Gujarat goes to polls yet again with divisions, but of different kinds. In the 2002 assembly polls, the division was simpler. It was merely Hindus vs Muslims translated as BJP vs Congress. In 2007 polls, the nature of divisiveness has become complex. Now with the communal divide pushed into the subaltern from the overt, it is self-devouring division at play. In 2007, it is party workers and parivar against Modi, the sadhu brigade against Modi and even the disenchanted riot accused against Modi. But, there is still a but. In spite of creating these new divisions, Modi and his supporters stand smug. Because bets are not yet forthcoming on whether the Gujarati voter (read: the Hindu voter) is divided yet.
In the interim period between two assembly polls, after the communal divide, a divide of a different kind was ushered in, somewhat organically but nonetheless unanticipated. The BJP, backed by veteran Keshubhai Patel in Saurashtra, is anti-Modi. Splintering from the parent BJP party, a group of rebels under the label of Sardar Patel Utkarsh Samiti are teaming up with the Congress to fight Modi rather than BJP in Saurashtra and south Gujarat. To be fair, it is just not enough to blame and judge Modi alone for the 2002 riots, and the justice that has eluded the victims, for he has since thrived on the assumed support of the Gujarat electorate and complicit administration and state systems, rather than the BJP cadre. Funnily, this unshared credit and these spoils of victory triggered the first split.

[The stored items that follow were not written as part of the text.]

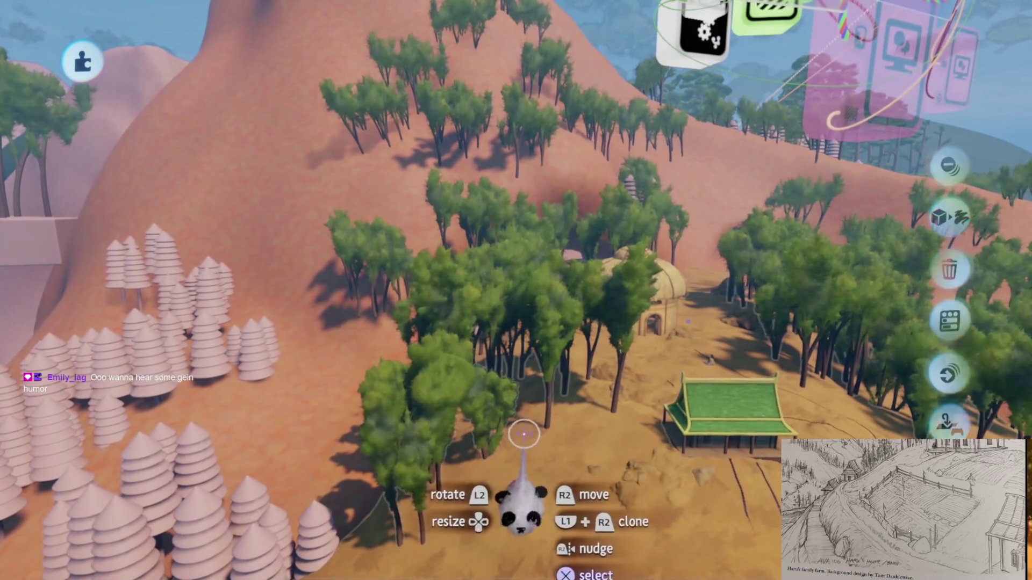
pyautogui.scroll(-5, 540, 437)
pyautogui.scroll(5, 539, 399)
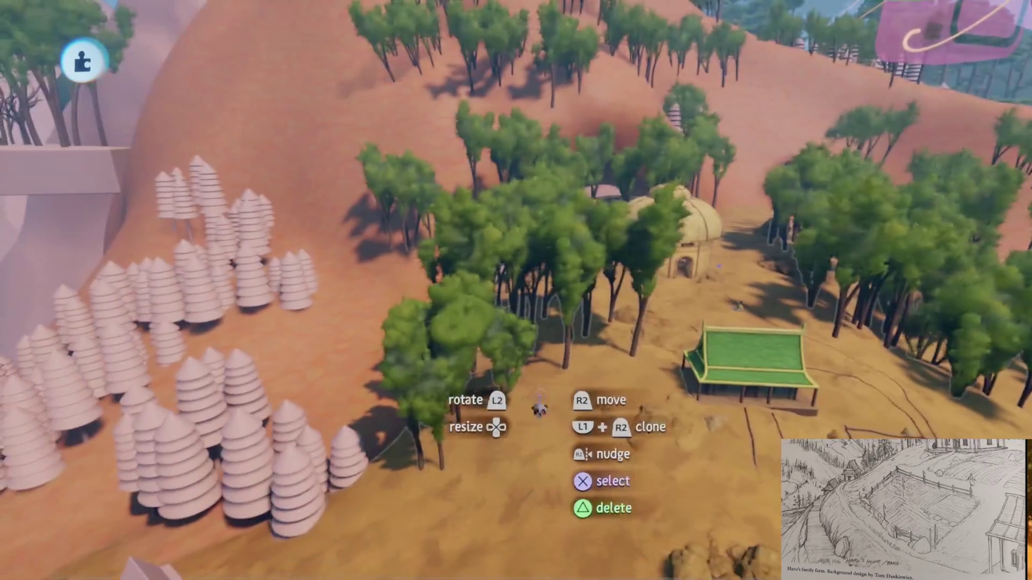
pyautogui.scroll(2, 538, 398)
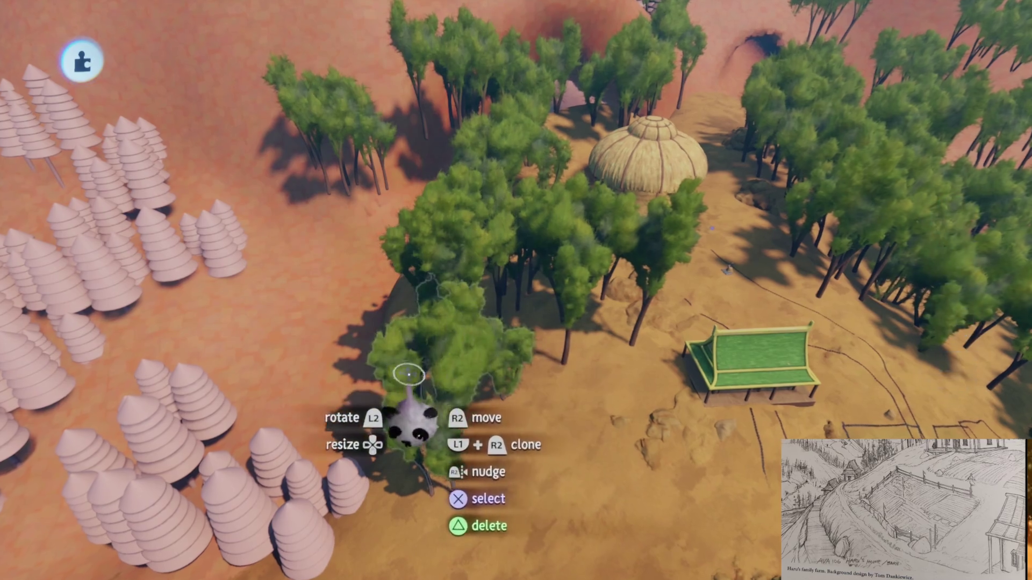
pyautogui.scroll(-5, 408, 375)
pyautogui.scroll(3, 521, 352)
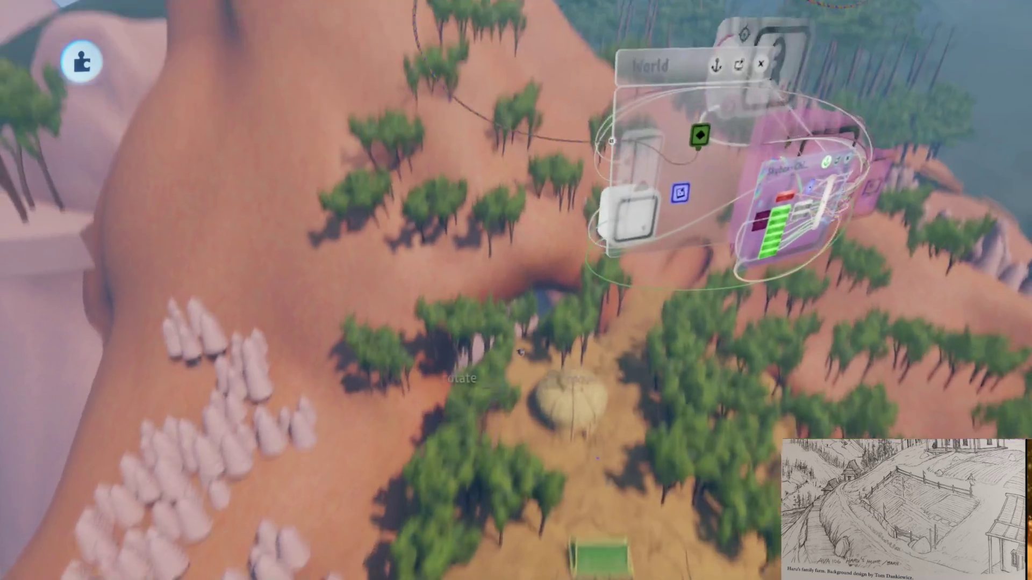
pyautogui.scroll(3, 525, 376)
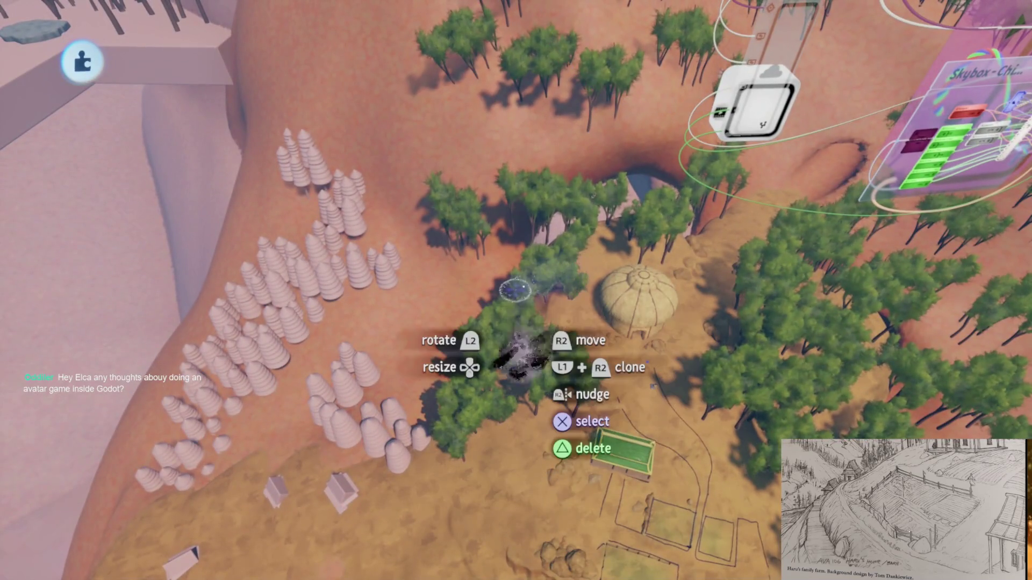
pyautogui.scroll(3, 507, 466)
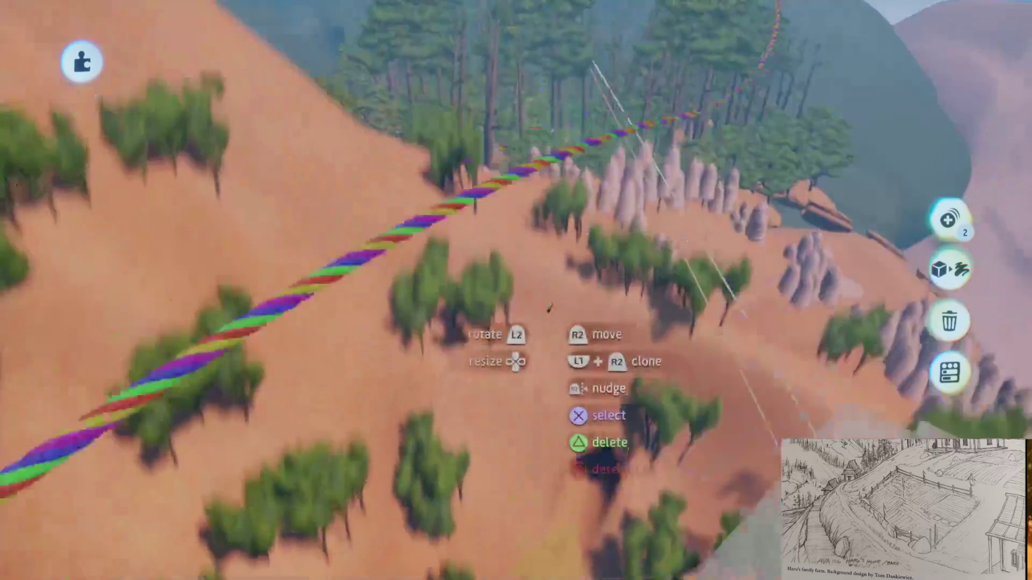
# Select two tree clusters on the hillside slope
pyautogui.click(321, 267)
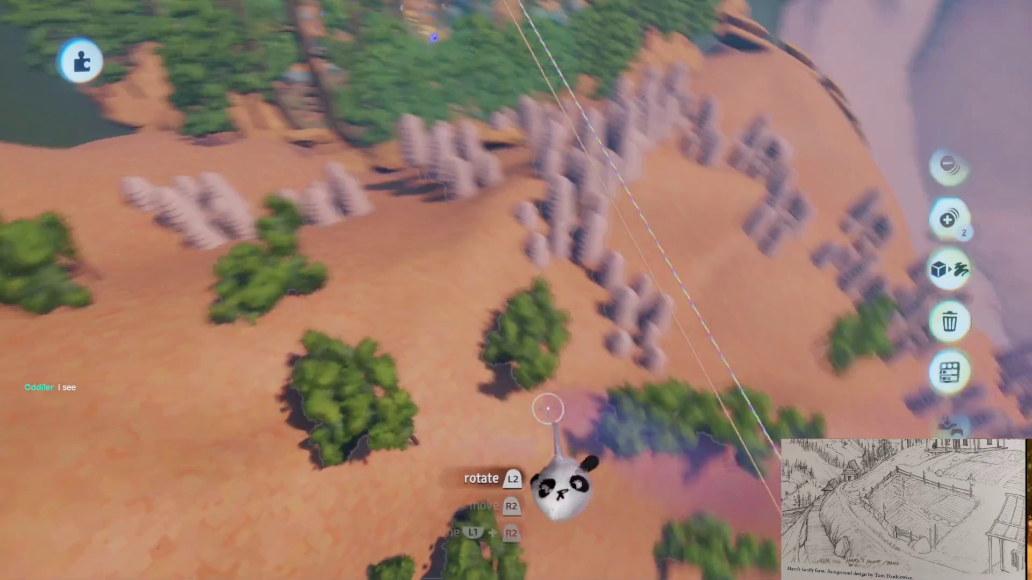
pyautogui.click(495, 348)
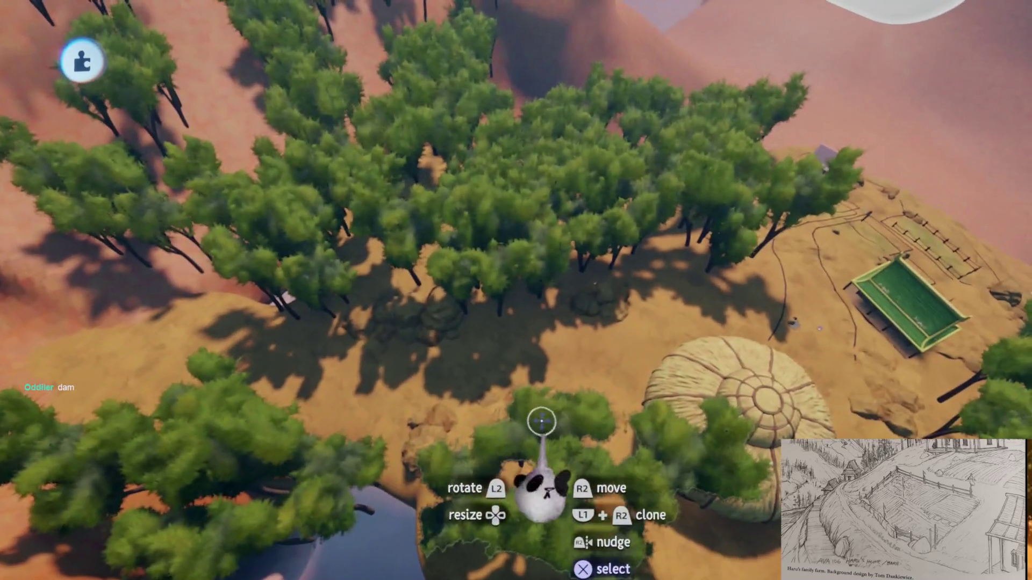
# Select the tree groups by the cave, on the ridge and on the hilltop
pyautogui.click(542, 421)
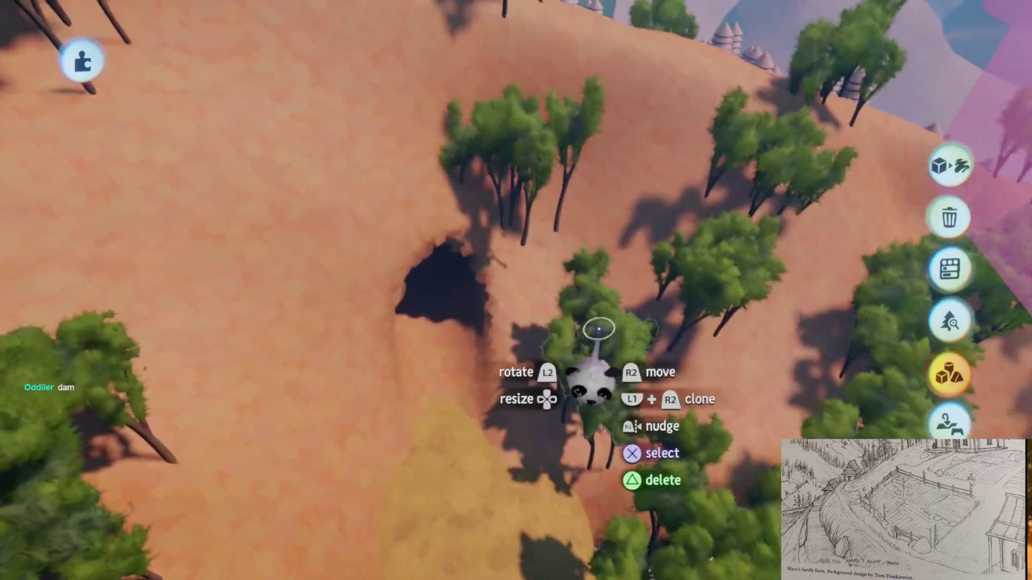
pyautogui.click(598, 329)
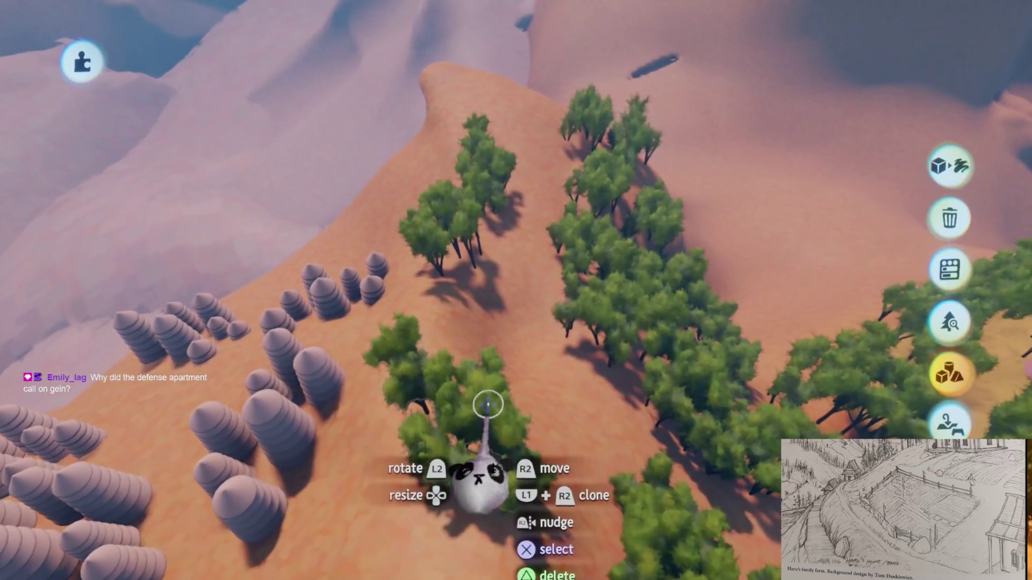
pyautogui.click(497, 411)
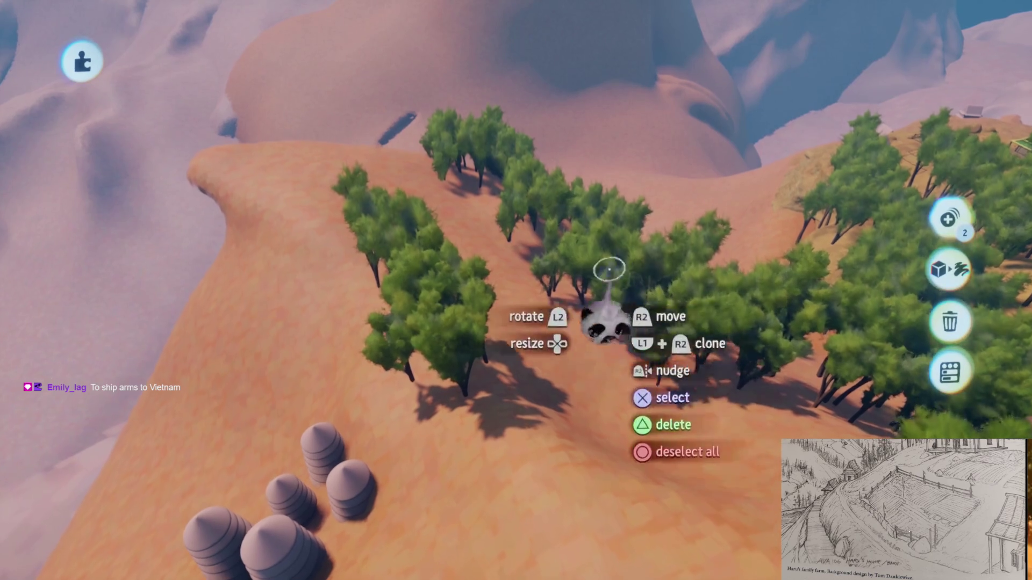
pyautogui.click(439, 336)
pyautogui.moveTo(461, 344)
pyautogui.mouseDown()
pyautogui.moveTo(499, 349)
pyautogui.moveTo(490, 367)
pyautogui.mouseUp()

The very brigade of saints who canvassed openly for the BJP in 2002 have a faction campaigning predominantly in central Gujarat headed by Avichaldas Maharaj with a simple slogan: it is time for parivartan, change. The split is embodied in Shanta Parmar, whose husband and son have been awarded life sentences in the Eral rape and murder case during the 2002 riots, standing from Kalol constituency. And each has a different reason to be anti-Modi, even at the risk of being anti-BJP. In 2007, there are press advertisements by VHP chief Ashok Singhal to clarify that they stand united in the Hindu cause, while a section of the sadhu brigade canvasses with the Congress.
The 2007 polls are just not a referendum on Narendra Modi’s rule and his brand of politics, but also on the predominant urban middle class which aspires to acceptability for its development claims, but Hindutva style. Yet something seems to have changed.
Regional parochialism, be it of the Bal Thackeray or Karunanidhi brand, began to take on a different hue as Modi heaved Gujarat above the rest of the country. In the process, the chief minister, his electorate and even his party started believing that they needed no one else in Gujarat and also in some measure that Gujarat could do without the rest of India.
Modi in 2007 might have moved away from the ‘Mian Musharaf’ and ‘Hum Paanch, Humare Pachees’ rhetoric of 2002. But then his constant focus is Sonia Gandhi — if in 2002 she was ‘Italy ki beti’, in 2007 she becomes Soniaben, but one who is a liar, whose government at the Centre is colluding. And when the going began to get tough, he enmeshed his efforts of being Gujarat’s development messiah, taking credit for the killing of Sohrabuddin in the controversial encounter case as well as the Ram Setu controversy. But the national BJP leaders are not found defending Modi-speak this time with the Election Commission having issued a notice — instead they are resorting to development claims, sometimes seeking a vote for the BJP, sometimes for Modi.
Ironically, as much as Modi tries to don the development mantle, his final resort remains Brand Hindutva only. It has only led to Modi working too hard, trying to be every where all the time — but alone in 2007, for more than the BJP and the Congress, it is he who cannot afford to lose. He draws strength from the voters who congregate and applaud more on his talk of the Sohrabuddin encounter than on the development he claims to have ushered in during the five years of his rule, which he says 13 chief ministers could not do in 45 years.
Gujarat might not command numerical leverage in national politics as its more populous northern cousins. It does much more, gripping the national psyche as it sets the agenda for the burgeoning urban middle class comfortable with its strident political posturing. And therein lies its importance. The Gujarat 2007 polls stand now not just as a referendum on Narendra Modi and his brand of politics that is a shade of saffron different from even the BJP’s. They are also a referendum on a divided Gujarat, which aspires to respectability for the fissures, which is made confident by its pride in the material prosperity it believes can pale social injustice.